## Activity list:
1 - Using the forum thread below, answer each question briefly.
(a) Which input on the older A/V receiver is broken?
(b) What did the original poster buy, and at which store?
(c) According to tonyvdb, what would be needed along with an A/V switch?
2 - Decide whether each statement agrees with the forum thread below. Answer yes or no, and quote the words from the thread that settle it.
(a) The receiver has two digital coaxial inputs.
(b) tonyvdb is fully certain that the suggested approach will work.
(c) The original poster reports good sound from both sources after the purchase.

## Page excerpt:
# Digital coaxial audio splitter??



## Guest (Dec 19, 2008)

Here's my situation: I have an older Onyko A/V receiver with one digital coaxial input (the optical input is broken). I have 2 components with digital coaxial outputs (dvd player & directv receiver) that I would like to utilize. Is there such a thing as a simple, inexpensive "2 inputs to 1 output" adaptor, cord or switch that would work for me & still maintain the digital sound integrity? It seems to me that this would be quite easy but I can't seem to find such a product. I've seen many simple optical splitters but not coaxial. Thanks a lot.


----------



## tonyvdb (Sep 5, 2007)

I do believe that any A/V switch would work, you would just need an adapter to convert the 75ohm connector to RCA on the ends where it connects to the switcher.
I hope someone will confirm this as I am not 100% sure of this.


----------



## Guest (Dec 23, 2008)

Thanks for the reply. I just wanted to follow up...I bought a 2 dollar rca y-splitter at home depot (of all places) & everything is working great. My A/V receiver coax input is now split into 2 to receive my DirecTV receiver & DVD player. I just hit DVD or TV on the receiver's remote (each are set to Coax), depending on what I'm watching. The sound is awesome on each. Thanks again.


----------



## eugovector (Sep 4, 2006)

Yep, should have worked, and thanks to you playing the guinea pig, now we know it does for a fact. Enjoy your system.


----------

## Data shown:
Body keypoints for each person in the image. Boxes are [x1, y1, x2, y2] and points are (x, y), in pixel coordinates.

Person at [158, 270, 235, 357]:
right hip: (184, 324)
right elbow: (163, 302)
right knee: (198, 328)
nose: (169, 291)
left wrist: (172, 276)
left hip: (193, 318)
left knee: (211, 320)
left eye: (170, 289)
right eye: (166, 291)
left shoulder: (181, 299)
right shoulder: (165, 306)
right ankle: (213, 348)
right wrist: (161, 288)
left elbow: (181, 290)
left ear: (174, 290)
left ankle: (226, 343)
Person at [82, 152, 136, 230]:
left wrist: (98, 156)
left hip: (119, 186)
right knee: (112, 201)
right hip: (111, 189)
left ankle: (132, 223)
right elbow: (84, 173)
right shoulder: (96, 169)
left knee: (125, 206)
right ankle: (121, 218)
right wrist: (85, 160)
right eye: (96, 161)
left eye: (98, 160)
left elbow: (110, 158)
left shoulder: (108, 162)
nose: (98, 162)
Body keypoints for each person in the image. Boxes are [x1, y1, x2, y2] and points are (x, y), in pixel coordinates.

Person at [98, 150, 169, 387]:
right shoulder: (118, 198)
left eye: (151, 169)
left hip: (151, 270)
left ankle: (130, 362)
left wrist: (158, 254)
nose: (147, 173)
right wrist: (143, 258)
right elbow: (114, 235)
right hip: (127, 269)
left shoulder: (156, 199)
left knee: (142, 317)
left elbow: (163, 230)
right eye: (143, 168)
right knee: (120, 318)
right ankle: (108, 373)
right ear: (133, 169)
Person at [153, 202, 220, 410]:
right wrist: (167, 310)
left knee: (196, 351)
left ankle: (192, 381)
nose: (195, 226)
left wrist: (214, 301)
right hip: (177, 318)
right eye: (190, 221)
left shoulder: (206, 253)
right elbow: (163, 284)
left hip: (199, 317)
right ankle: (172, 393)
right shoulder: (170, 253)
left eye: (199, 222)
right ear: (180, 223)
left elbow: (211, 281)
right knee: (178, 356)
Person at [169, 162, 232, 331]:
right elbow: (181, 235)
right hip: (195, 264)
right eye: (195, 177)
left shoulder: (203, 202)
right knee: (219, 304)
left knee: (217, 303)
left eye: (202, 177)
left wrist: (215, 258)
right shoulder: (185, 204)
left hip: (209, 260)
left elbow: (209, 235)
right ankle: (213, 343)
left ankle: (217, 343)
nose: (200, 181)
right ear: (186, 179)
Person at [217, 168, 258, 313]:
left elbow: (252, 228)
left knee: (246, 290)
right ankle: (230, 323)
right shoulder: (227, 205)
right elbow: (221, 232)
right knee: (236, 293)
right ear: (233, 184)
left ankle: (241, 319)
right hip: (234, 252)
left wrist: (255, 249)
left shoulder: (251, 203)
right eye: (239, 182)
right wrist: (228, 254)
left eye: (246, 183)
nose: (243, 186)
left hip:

## Expected outputs:
1 -
(a) The optical input.
(b) A 2 dollar RCA Y-splitter, bought at Home Depot.
(c) An adapter to convert the 75ohm connector to RCA on the ends where it connects to the switcher.

2 -
(a) No: "one digital coaxial input"
(b) No: "I am not 100% sure of this."
(c) Yes: "The sound is awesome on each."